The required output is the exact run of lines below that opens at the line with "THÔNG BÁO CHUYỂN ĐỔI WEBSITE" and closes at the line with "гыйбарәт иде.".
(Data shown Opens)
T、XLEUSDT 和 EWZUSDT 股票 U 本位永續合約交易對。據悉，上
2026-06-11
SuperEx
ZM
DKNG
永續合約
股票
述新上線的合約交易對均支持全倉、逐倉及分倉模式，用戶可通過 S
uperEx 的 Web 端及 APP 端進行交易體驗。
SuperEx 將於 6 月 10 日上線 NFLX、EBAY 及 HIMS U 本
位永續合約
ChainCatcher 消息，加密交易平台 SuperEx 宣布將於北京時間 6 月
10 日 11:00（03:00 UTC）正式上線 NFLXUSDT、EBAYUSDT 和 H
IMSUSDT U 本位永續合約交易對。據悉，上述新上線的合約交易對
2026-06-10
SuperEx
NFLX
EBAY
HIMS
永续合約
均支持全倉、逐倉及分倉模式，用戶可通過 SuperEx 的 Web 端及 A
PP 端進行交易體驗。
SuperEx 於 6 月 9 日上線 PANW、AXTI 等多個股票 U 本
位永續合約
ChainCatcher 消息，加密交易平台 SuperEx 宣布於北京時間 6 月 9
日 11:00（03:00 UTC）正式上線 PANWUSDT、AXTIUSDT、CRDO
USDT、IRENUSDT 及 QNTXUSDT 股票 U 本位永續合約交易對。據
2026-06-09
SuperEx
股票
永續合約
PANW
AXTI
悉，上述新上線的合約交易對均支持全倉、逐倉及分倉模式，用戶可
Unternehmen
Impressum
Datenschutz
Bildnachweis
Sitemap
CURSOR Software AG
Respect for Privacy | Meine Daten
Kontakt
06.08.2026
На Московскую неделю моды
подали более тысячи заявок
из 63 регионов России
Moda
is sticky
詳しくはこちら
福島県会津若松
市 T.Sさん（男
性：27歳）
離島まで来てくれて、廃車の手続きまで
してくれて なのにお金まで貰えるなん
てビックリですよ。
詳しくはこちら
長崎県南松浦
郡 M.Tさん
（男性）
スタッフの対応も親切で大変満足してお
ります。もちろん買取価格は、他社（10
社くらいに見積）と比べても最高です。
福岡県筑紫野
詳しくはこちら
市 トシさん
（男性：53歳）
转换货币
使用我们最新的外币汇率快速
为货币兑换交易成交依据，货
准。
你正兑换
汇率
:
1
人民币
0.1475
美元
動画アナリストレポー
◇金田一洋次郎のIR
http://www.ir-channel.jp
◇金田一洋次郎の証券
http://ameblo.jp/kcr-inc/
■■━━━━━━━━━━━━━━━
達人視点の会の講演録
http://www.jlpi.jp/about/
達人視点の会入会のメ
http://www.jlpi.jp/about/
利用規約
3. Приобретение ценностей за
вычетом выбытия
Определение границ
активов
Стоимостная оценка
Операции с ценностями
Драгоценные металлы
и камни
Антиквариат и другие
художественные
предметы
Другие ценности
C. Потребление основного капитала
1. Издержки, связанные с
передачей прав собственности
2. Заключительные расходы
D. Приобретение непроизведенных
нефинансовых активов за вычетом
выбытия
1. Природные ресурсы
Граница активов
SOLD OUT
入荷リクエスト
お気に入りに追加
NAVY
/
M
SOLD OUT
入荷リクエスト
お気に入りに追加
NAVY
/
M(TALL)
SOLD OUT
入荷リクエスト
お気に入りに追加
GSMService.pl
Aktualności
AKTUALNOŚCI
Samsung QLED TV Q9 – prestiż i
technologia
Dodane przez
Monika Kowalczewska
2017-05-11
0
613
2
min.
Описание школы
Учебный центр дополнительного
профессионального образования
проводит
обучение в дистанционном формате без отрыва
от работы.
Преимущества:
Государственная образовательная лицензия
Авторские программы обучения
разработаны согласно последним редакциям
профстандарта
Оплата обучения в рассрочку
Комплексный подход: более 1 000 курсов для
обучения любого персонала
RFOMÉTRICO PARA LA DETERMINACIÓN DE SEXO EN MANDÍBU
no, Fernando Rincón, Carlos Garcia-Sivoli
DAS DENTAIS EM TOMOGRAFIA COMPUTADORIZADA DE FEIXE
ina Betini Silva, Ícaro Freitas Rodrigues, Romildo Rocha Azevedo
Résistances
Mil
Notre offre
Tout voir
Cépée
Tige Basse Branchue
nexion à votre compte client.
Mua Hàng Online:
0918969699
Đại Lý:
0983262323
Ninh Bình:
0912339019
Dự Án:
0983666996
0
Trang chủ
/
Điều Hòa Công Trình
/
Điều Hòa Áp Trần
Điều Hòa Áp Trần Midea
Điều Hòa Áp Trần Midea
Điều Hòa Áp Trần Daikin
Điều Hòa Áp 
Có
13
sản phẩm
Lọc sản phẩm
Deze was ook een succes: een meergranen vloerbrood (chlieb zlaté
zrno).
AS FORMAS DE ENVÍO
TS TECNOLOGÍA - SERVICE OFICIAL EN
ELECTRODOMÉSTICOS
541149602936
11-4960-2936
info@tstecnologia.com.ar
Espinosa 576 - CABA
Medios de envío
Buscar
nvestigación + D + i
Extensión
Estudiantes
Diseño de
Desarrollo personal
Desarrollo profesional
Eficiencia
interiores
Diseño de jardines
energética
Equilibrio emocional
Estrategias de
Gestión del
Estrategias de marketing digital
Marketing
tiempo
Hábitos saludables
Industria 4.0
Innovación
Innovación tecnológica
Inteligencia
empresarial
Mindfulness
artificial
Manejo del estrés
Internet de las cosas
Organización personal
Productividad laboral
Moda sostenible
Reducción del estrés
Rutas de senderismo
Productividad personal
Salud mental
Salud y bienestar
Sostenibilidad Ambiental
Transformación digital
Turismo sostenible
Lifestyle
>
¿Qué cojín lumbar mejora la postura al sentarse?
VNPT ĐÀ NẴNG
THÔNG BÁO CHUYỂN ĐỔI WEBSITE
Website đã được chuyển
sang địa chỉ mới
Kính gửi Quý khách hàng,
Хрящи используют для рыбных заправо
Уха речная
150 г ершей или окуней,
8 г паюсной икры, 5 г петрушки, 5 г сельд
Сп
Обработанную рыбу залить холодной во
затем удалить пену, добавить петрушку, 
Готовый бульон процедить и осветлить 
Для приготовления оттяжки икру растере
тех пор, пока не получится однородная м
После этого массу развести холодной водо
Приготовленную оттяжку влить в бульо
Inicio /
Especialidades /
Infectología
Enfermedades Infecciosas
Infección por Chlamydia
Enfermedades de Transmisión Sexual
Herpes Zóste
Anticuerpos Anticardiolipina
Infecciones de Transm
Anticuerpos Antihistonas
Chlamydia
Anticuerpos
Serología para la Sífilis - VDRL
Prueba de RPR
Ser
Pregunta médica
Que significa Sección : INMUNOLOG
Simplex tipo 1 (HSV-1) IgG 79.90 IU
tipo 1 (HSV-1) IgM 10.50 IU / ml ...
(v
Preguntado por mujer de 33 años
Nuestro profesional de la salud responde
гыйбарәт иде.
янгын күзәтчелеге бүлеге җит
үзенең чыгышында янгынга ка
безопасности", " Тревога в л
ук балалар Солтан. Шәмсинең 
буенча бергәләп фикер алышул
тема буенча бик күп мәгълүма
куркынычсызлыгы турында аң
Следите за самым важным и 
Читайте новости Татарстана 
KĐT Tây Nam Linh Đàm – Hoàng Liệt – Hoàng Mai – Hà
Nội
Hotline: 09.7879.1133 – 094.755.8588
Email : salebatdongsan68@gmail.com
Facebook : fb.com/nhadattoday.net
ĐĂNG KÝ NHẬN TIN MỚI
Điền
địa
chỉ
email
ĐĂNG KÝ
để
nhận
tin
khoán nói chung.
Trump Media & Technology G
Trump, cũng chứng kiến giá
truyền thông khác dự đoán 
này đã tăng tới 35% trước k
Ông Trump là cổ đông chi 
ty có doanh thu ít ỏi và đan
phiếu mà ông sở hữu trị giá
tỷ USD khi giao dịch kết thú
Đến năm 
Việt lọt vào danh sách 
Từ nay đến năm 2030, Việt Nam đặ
(Data shown Closes)
Answer to the exercise:
THÔNG BÁO CHUYỂN ĐỔI WEBSITE
Website đã được chuyển
sang địa chỉ mới
Kính gửi Quý khách hàng,
Хрящи используют для рыбных заправо
Уха речная
150 г ершей или окуней,
8 г паюсной икры, 5 г петрушки, 5 г сельд
Сп
Обработанную рыбу залить холодной во
затем удалить пену, добавить петрушку, 
Готовый бульон процедить и осветлить 
Для приготовления оттяжки икру растере
тех пор, пока не получится однородная м
После этого массу развести холодной водо
Приготовленную оттяжку влить в бульо
Inicio /
Especialidades /
Infectología
Enfermedades Infecciosas
Infección por Chlamydia
Enfermedades de Transmisión Sexual
Herpes Zóste
Anticuerpos Anticardiolipina
Infecciones de Transm
Anticuerpos Antihistonas
Chlamydia
Anticuerpos
Serología para la Sífilis - VDRL
Prueba de RPR
Ser
Pregunta médica
Que significa Sección : INMUNOLOG
Simplex tipo 1 (HSV-1) IgG 79.90 IU
tipo 1 (HSV-1) IgM 10.50 IU / ml ...
(v
Preguntado por mujer de 33 años
Nuestro profesional de la salud responde
гыйбарәт иде.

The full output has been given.